#### Directive:
Format the stretch of the listing that opens with the line containing "Name the event on Tuesday whose" and closes with the line containing "13:00 to 15:00" as a numbered list, both of those lines included and any blank lines dropped. Leave every other line of the listing out.
Start of Listed entries
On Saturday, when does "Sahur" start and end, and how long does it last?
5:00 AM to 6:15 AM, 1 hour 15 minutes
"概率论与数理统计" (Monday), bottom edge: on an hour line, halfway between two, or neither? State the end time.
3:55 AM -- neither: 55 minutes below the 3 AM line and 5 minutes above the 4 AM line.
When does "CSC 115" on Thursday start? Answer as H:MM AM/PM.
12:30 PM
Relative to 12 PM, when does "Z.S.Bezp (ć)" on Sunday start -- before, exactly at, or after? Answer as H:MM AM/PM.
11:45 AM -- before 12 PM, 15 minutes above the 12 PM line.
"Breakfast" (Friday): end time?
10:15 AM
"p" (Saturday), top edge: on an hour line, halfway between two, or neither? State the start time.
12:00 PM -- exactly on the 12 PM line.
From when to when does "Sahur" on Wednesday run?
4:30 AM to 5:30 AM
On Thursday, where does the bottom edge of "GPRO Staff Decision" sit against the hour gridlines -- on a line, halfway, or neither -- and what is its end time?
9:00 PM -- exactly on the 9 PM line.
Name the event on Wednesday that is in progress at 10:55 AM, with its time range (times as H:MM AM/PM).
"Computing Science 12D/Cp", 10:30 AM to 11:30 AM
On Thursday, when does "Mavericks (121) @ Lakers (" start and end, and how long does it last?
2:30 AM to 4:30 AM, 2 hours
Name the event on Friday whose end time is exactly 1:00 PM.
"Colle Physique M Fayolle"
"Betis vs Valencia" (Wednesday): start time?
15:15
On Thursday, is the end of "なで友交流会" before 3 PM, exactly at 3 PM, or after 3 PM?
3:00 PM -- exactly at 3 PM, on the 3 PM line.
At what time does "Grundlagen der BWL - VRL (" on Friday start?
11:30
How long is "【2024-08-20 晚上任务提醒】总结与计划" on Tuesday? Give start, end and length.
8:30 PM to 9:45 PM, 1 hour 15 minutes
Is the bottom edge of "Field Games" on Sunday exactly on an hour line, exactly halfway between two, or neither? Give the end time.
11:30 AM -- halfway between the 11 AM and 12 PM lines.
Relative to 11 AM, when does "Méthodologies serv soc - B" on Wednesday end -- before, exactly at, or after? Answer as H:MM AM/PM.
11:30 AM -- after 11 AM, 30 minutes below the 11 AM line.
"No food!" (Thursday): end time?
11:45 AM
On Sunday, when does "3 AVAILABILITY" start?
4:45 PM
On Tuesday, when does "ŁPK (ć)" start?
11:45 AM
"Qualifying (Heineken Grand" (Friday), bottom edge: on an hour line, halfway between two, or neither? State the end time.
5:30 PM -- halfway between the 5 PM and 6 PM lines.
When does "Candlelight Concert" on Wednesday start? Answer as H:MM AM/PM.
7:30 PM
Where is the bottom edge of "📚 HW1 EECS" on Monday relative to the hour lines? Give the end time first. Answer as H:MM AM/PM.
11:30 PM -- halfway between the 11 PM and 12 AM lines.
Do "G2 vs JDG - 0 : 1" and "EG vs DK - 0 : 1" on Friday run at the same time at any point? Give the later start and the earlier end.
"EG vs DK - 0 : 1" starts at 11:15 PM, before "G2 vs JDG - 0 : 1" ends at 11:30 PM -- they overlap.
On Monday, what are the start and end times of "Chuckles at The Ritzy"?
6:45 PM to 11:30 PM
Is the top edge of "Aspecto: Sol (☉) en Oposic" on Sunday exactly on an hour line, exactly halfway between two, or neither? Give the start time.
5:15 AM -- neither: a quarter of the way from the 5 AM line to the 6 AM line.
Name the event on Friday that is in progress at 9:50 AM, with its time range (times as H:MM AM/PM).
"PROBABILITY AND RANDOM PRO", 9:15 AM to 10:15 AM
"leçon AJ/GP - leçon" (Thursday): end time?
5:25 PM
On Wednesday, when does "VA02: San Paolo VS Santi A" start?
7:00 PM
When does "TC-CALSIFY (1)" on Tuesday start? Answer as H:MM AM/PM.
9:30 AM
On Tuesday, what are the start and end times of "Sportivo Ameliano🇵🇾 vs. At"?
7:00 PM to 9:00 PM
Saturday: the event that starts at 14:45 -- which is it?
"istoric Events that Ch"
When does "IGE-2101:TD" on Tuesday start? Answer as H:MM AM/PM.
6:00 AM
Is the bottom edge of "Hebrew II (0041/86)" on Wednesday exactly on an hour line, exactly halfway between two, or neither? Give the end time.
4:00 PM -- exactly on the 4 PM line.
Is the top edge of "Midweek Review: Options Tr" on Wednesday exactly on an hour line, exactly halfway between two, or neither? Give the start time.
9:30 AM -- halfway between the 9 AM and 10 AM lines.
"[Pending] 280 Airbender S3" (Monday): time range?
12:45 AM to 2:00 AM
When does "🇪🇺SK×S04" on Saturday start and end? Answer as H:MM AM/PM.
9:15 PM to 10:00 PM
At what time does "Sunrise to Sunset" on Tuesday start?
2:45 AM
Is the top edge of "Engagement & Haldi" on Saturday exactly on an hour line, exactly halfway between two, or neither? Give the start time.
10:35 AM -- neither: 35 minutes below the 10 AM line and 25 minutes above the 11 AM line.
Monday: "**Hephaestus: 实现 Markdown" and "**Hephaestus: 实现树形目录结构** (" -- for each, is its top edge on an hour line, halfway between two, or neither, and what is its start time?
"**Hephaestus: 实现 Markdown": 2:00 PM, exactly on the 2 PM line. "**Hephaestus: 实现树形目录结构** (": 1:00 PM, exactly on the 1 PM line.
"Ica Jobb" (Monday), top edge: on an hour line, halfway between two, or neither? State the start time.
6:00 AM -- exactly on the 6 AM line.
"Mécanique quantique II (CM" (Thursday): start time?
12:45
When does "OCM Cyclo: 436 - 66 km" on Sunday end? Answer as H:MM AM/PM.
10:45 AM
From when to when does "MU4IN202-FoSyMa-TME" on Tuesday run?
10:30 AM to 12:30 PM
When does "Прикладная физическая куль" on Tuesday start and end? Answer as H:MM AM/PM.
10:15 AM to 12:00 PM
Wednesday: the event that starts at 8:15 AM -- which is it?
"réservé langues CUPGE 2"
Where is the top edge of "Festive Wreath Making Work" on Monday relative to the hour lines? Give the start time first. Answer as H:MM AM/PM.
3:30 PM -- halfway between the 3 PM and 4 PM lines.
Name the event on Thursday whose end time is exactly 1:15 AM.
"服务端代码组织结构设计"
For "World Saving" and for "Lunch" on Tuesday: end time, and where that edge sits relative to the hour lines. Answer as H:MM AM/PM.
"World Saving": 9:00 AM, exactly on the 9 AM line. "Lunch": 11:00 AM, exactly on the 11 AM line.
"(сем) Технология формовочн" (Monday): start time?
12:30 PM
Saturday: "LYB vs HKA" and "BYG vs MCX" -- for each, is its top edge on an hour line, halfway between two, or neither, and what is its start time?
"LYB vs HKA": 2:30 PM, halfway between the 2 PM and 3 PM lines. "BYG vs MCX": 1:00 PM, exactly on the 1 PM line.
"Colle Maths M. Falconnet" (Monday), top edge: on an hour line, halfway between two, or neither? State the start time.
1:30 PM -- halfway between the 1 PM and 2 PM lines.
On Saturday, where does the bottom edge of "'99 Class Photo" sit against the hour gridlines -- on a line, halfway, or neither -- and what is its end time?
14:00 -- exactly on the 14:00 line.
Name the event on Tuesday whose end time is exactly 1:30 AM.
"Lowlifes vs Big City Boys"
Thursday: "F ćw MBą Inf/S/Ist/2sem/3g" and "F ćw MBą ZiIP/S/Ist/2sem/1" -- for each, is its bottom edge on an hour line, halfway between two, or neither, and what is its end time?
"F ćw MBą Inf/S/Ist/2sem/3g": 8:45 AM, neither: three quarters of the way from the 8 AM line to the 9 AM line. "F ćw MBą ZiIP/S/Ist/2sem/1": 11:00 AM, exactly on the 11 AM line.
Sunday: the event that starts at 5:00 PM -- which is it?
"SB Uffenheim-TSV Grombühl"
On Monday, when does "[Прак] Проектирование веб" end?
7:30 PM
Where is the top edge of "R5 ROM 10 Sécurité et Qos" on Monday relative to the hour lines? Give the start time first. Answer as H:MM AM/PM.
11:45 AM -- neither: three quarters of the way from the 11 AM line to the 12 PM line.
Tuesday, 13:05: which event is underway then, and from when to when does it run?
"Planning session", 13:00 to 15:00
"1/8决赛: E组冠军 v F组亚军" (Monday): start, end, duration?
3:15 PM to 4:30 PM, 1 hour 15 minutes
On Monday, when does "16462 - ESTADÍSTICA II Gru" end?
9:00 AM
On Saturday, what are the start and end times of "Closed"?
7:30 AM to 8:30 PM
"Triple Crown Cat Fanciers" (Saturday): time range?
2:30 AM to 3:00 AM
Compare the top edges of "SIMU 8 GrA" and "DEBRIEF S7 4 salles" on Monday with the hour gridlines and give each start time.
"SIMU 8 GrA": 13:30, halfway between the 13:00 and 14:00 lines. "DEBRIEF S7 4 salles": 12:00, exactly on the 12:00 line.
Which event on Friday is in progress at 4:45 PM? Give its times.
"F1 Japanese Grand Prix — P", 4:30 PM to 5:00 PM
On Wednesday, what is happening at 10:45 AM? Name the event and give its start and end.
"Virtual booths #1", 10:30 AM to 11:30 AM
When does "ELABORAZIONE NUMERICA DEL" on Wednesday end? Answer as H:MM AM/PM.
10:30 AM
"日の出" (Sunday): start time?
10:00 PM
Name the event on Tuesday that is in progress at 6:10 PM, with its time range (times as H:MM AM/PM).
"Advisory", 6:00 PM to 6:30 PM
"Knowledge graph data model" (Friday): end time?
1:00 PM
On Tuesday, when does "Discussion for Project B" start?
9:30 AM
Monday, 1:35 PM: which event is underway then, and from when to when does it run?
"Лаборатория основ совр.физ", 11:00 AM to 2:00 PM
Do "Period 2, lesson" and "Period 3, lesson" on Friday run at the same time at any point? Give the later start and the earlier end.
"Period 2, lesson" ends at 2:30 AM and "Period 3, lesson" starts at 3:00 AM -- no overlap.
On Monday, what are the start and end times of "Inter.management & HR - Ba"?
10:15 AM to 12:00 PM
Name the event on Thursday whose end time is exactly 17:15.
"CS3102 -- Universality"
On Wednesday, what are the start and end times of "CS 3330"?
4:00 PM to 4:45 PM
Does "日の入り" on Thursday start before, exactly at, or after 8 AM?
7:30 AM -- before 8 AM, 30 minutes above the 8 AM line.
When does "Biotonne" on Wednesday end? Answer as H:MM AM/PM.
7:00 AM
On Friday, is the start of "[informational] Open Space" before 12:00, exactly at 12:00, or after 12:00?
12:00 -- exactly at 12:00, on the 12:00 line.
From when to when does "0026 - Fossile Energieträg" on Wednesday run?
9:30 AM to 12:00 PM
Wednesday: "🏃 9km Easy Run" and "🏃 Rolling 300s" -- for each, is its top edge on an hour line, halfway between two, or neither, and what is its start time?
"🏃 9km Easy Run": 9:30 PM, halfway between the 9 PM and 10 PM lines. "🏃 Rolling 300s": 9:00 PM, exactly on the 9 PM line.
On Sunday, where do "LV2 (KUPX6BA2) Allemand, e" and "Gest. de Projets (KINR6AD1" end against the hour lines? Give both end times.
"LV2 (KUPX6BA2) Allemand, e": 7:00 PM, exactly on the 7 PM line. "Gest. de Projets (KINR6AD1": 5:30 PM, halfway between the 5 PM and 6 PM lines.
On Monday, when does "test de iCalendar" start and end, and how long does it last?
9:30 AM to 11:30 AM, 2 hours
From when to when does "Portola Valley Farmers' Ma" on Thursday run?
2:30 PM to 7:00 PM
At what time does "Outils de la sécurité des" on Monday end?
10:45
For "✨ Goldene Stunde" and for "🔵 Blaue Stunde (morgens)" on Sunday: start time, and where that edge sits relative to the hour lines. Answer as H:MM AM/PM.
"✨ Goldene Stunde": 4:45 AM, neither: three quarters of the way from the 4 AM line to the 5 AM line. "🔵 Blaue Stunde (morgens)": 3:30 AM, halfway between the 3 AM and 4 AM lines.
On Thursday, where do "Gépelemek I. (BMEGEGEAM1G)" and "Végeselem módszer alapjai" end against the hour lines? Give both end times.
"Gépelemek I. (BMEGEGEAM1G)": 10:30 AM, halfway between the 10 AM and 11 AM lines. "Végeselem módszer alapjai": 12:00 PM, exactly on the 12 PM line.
End of Listed entries
#### Solution to this exercise:
1. Name the event on Tuesday whose end time is exactly 1:30 AM.
2. "Lowlifes vs Big City Boys"
3. Thursday: "F ćw MBą Inf/S/Ist/2sem/3g" and "F ćw MBą ZiIP/S/Ist/2sem/1" -- for each, is its bottom edge on an hour line, halfway between two, or neither, and what is its end time?
4. "F ćw MBą Inf/S/Ist/2sem/3g": 8:45 AM, neither: three quarters of the way from the 8 AM line to the 9 AM line. "F ćw MBą ZiIP/S/Ist/2sem/1": 11:00 AM, exactly on the 11 AM line.
5. Sunday: the event that starts at 5:00 PM -- which is it?
6. "SB Uffenheim-TSV Grombühl"
7. On Monday, when does "[Прак] Проектирование веб" end?
8. 7:30 PM
9. Where is the top edge of "R5 ROM 10 Sécurité et Qos" on Monday relative to the hour lines? Give the start time first. Answer as H:MM AM/PM.
10. 11:45 AM -- neither: three quarters of the way from the 11 AM line to the 12 PM line.
11. Tuesday, 13:05: which event is underway then, and from when to when does it run?
12. "Planning session", 13:00 to 15:00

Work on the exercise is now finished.